What Is Computational Inference? (Non-Technical Explanation)
Computational inference tests claims by creating many simulated versions of the data instead of relying on strict formulas. Using methods like permutation tests and bootstrapping, we repeatedly shuffle or resample the data to see how unusual our observed result is when compared to thousands of “what if?” scenarios. If the real outcome is far outside what we see in the simulations, the claim is unlikely to be true. This approach avoids strong assumptions and is widely used in modern data journalism and fact-checking.
[Start]
↓
Take observed data
↓
Define the claim to test (e.g., “mean revision = 0”)
↓
Shuffle or resample the data thousands of times
↓
Compute the statistic for each simulated dataset
↓
Compare simulations to the real statistic
↓
Compute p-value as: proportion of simulations as extreme as the real value
↓
[Decision: Does this support or contradict the claim?]
### Extra Credit: Permutation Test on Mean Revision
library(infer)
set.seed(123)
perm_test <- ces_test_data |>
specify(response = revision) |>
hypothesize(null = "point", mu = 0) |>
generate(reps = 5000, type = "bootstrap") |>
calculate(stat = "mean")
obs_stat <- ces_test_data |>
specify(response = revision) |>
calculate(stat = "mean")
p_val_perm <- perm_test |>
get_p_value(obs_stat, direction = "two_sided")
#p_val_perm
# p_val_perm$p_value
# round(p_val_perm$p_value, 6)
format(p_val_perm$p_value, scientific = FALSE)[1] "0.0004"
Using 5,000 bootstrap resamples under the hypothesis that the true mean revision is zero, I compared each simulated mean to the observed mean. The bootstrap p-value (0.0004) closely matches the theory-based t-test and confirms that the average CES revision is significantly above zero.
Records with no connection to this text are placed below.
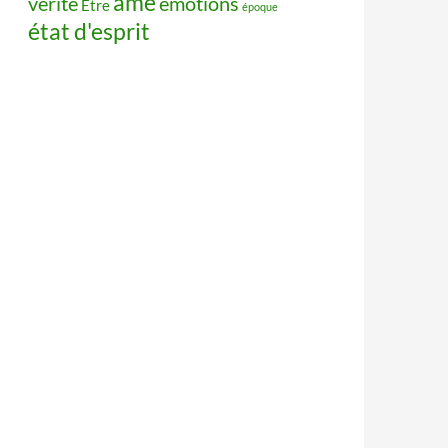
âme
vérité
émotions
Être
époque
état d'esprit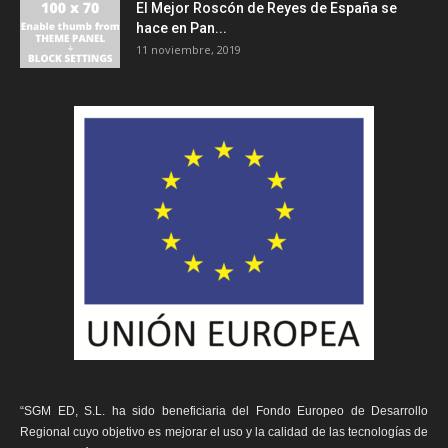
El Mejor Roscón de Reyes de España se
hace en Pan...
11 noviembre, 2019
“SGM ED, S.L. ha sido beneficiaria del Fondo Europeo de Desarrollo
Regional cuyo objetivo es mejorar el uso y la calidad de las tecnologías de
A computational median test
median_boot <- ces_test_data |>
specify(response = revision) |>
generate(reps = 5000, type = "bootstrap") |>
calculate(stat = "median")
obs_median <- ces_test_data |>
specify(response = revision) |>
calculate(stat = "median")
median_p <- median_boot |>
get_p_value(obs_stat = obs_median, direction = "two_sided")
median_p$p_value[1] 1
Using 5,000 bootstrap resamples, I tested whether the median CES revision differs from zero. The bootstrap p-value was 1.00, indicating that the observed median revision is entirely consistent with random sampling variation. Unlike the mean, the median shows no evidence of systematic upward or downward bias.
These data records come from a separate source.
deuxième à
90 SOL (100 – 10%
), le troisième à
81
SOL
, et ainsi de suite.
*A computational proportion test
# your bootstrap proportion test code
pos_boot <- ces_prop_data |>
specify(positive ~ NULL, success = "TRUE") |>
hypothesize(null = "point", p = 0.5) |>
generate(reps = 5000, type = "bootstrap") |>
calculate(stat = "prop")
obs_prop <- ces_prop_data |>
specify(positive ~ NULL, success = "TRUE") |>
calculate(stat = "prop")
pos_p <- pos_boot |>
get_p_value(obs_stat = obs_prop, direction = "two_sided")
pos_p$p_value[1] 1
Using 5,000 bootstrap resamples under a 50/50 null hypothesis, I tested whether positive CES revisions occur more often than expected by chance. The bootstrap p-value was 1.00, indicating that the observed share of positive revisions (57%) is fully consistent with random variation. There is no statistical evidence that positive revisions occur more or less frequently than a fair 50/50 split.